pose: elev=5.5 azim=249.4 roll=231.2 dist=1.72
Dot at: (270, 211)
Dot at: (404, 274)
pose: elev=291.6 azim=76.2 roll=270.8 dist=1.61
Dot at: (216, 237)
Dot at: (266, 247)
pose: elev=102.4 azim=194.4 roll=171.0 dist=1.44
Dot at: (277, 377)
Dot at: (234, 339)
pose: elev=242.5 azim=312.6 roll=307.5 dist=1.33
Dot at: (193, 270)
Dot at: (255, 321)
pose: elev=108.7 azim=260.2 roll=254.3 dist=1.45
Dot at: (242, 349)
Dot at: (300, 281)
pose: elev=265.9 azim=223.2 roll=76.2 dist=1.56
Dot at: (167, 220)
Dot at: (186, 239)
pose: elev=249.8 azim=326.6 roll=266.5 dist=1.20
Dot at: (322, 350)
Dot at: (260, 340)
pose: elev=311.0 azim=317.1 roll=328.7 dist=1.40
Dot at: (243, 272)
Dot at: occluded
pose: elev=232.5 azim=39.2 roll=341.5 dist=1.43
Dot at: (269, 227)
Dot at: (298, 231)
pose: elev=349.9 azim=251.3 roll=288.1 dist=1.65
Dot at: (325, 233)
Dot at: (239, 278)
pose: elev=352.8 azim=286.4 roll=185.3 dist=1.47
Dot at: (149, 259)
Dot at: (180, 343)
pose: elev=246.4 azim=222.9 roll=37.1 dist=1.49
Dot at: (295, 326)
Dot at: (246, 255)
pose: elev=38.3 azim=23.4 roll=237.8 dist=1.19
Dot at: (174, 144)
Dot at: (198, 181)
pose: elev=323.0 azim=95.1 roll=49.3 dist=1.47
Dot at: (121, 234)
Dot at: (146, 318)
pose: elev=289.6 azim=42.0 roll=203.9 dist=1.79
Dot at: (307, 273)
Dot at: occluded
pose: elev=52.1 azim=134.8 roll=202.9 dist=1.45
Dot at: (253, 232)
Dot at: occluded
____________
EXERCISE DESCRIPTION: Print every line above again, word for word, changing nothing.

OUTPUT OF THE TASK:
pose: elev=5.5 azim=249.4 roll=231.2 dist=1.72
Dot at: (270, 211)
Dot at: (404, 274)
pose: elev=291.6 azim=76.2 roll=270.8 dist=1.61
Dot at: (216, 237)
Dot at: (266, 247)
pose: elev=102.4 azim=194.4 roll=171.0 dist=1.44
Dot at: (277, 377)
Dot at: (234, 339)
pose: elev=242.5 azim=312.6 roll=307.5 dist=1.33
Dot at: (193, 270)
Dot at: (255, 321)
pose: elev=108.7 azim=260.2 roll=254.3 dist=1.45
Dot at: (242, 349)
Dot at: (300, 281)
pose: elev=265.9 azim=223.2 roll=76.2 dist=1.56
Dot at: (167, 220)
Dot at: (186, 239)
pose: elev=249.8 azim=326.6 roll=266.5 dist=1.20
Dot at: (322, 350)
Dot at: (260, 340)
pose: elev=311.0 azim=317.1 roll=328.7 dist=1.40
Dot at: (243, 272)
Dot at: occluded
pose: elev=232.5 azim=39.2 roll=341.5 dist=1.43
Dot at: (269, 227)
Dot at: (298, 231)
pose: elev=349.9 azim=251.3 roll=288.1 dist=1.65
Dot at: (325, 233)
Dot at: (239, 278)
pose: elev=352.8 azim=286.4 roll=185.3 dist=1.47
Dot at: (149, 259)
Dot at: (180, 343)
pose: elev=246.4 azim=222.9 roll=37.1 dist=1.49
Dot at: (295, 326)
Dot at: (246, 255)
pose: elev=38.3 azim=23.4 roll=237.8 dist=1.19
Dot at: (174, 144)
Dot at: (198, 181)
pose: elev=323.0 azim=95.1 roll=49.3 dist=1.47
Dot at: (121, 234)
Dot at: (146, 318)
pose: elev=289.6 azim=42.0 roll=203.9 dist=1.79
Dot at: (307, 273)
Dot at: occluded
pose: elev=52.1 azim=134.8 roll=202.9 dist=1.45
Dot at: (253, 232)
Dot at: occluded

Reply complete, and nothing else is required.